We don’t think of snowdrops as scented, but several are — it’s simply quite hard to get close enough to them to give them a sniff. The varieties ‘S. Arnott’, ‘Magnet’, ‘James Backhouse’ and ‘Mrs MacNamara’ all have a beautiful honeyed smell, although you might notice it more if you pick a small bunch and bring them indoors. Plant snowdrops not long after flowering time — they do best when planted ‘in the green’, which means when their foliage is still green, rather than as dry bulbs. Many specialist snowdrop sellers offer them in bunches in this state.
Crocuses are best planted in autumn and they, too, are sweetly scented. Although you are unlikely to catch a direct waft, they will softly perfume the air on milder days, an olfactory reminder that spring is coming — something that is absolutely worth having in your winter garden.
Some of the miniature winter irises are also subtly scented, perhaps the best one being Iris reticulata ‘Harmony’, which has delicate blue flowers. Plant the bulbs in autumn, in shallow pots to place on garden tables as they flower — or to bring temporarily indoors.
Lia Leendertz is the author of ‘The Almanac: A Seasonal Guide to 2024’ (Gaia, £12.99)
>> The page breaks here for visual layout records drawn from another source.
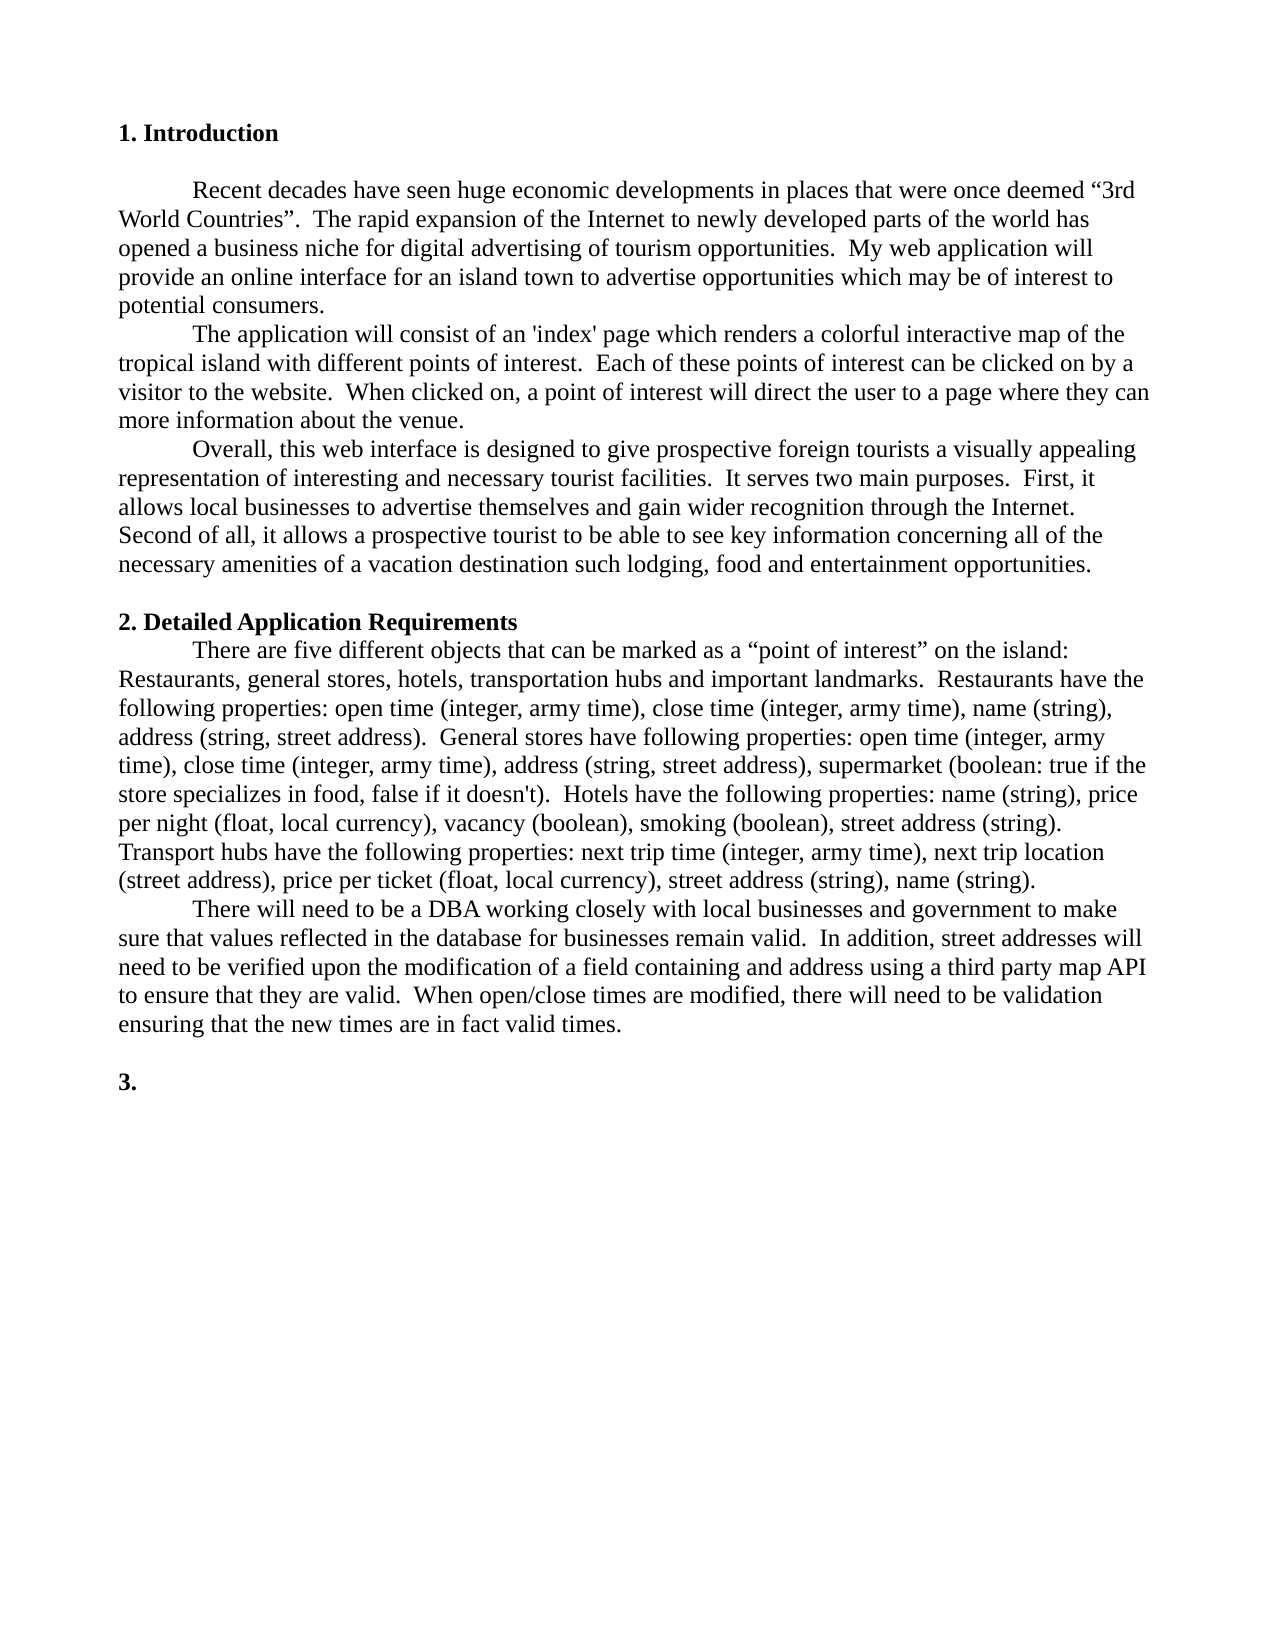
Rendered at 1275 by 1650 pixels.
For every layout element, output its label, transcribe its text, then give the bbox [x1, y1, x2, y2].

text 2. Detailed Application Requirements [118, 607, 1157, 636]
text Overall, this web interface is designed to give prospective foreign tourists a visually appealing representation of interesting and necessary tourist facilities. It serves two main purposes. First, it allows local businesses to advertise themselves and gain wider recognition through the Internet. Second of all, it allows a prospective tourist to be able to see key information concerning all of the necessary amenities of a vacation destination such lodging, food and entertainment opportunities. [118, 434, 1157, 578]
text There will need to be a DBA working closely with local businesses and government to make sure that values reflected in the database for businesses remain valid. In addition, street addresses will need to be verified upon the modification of a field containing and address using a third party map API to ensure that they are valid. When open/close times are modified, there will need to be validation ensuring that the new times are in fact valid times. [118, 894, 1157, 1038]
text 1. Introduction [118, 118, 1157, 147]
text 3. [118, 1067, 1157, 1096]
text The application will consist of an 'index' page which renders a colorful interactive map of the tropical island with different points of interest. Each of these points of interest can be clicked on by a visitor to the website. When clicked on, a point of interest will direct the user to a page where they can more information about the venue. [118, 319, 1157, 434]
text Recent decades have seen huge economic developments in places that were once deemed “3rd World Countries”. The rapid expansion of the Internet to newly developed parts of the world has opened a business niche for digital advertising of tourism opportunities. My web application will provide an online interface for an island town to advertise opportunities which may be of interest to potential consumers. [118, 176, 1157, 319]
text There are five different objects that can be marked as a “point of interest” on the island: Restaurants, general stores, hotels, transportation hubs and important landmarks. Restaurants have the following properties: open time (integer, army time), close time (integer, army time), name (string), address (string, street address). General stores have following properties: open time (integer, army time), close time (integer, army time), address (string, street address), supermarket (boolean: true if the store specializes in food, false if it doesn't). Hotels have the following properties: name (string), price per night (float, local currency), vacancy (boolean), smoking (boolean), street address (string). Transport hubs have the following properties: next trip time (integer, army time), next trip location (street address), price per ticket (float, local currency), street address (string), name (string). [118, 636, 1157, 894]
It’s beginning to smell a lot like Christmas
Pop ‘Tête-à-tête’ bulbs into a pot — or even a vase of pebbles and water — and they will grow and flower, producing beautiful spring-scented blooms in the depths of winter.
Hyacinths take a little more fuss than ‘Tête-à-têtes’, requiring a period in a dark, cool place before being brought out to flower on your windowsill. The intense scent of the coming spring that they bring is worth it.
Bay, rosemary and sage
Cut festive herbs and make them into bundles tied with ribbon, ready to use in your Christmas cooking, to give to friends or simply to hang over the fireplace to scent the room.
A pomander is an orange tied around with ribbon and then studded all over in cloves. Place them around your home to make the air beautifully festive.
Every time you eat an orange or a clementine, keep the peel. Let it dry out, then use it as a handy firelighter — the zesty oils will be released and smell delicious.
Apple, cherry and pear logs are gently fruity, with mild and sweet scent when burning; oak has a classic, earthy smoked fragrance and cedar is warm and woody.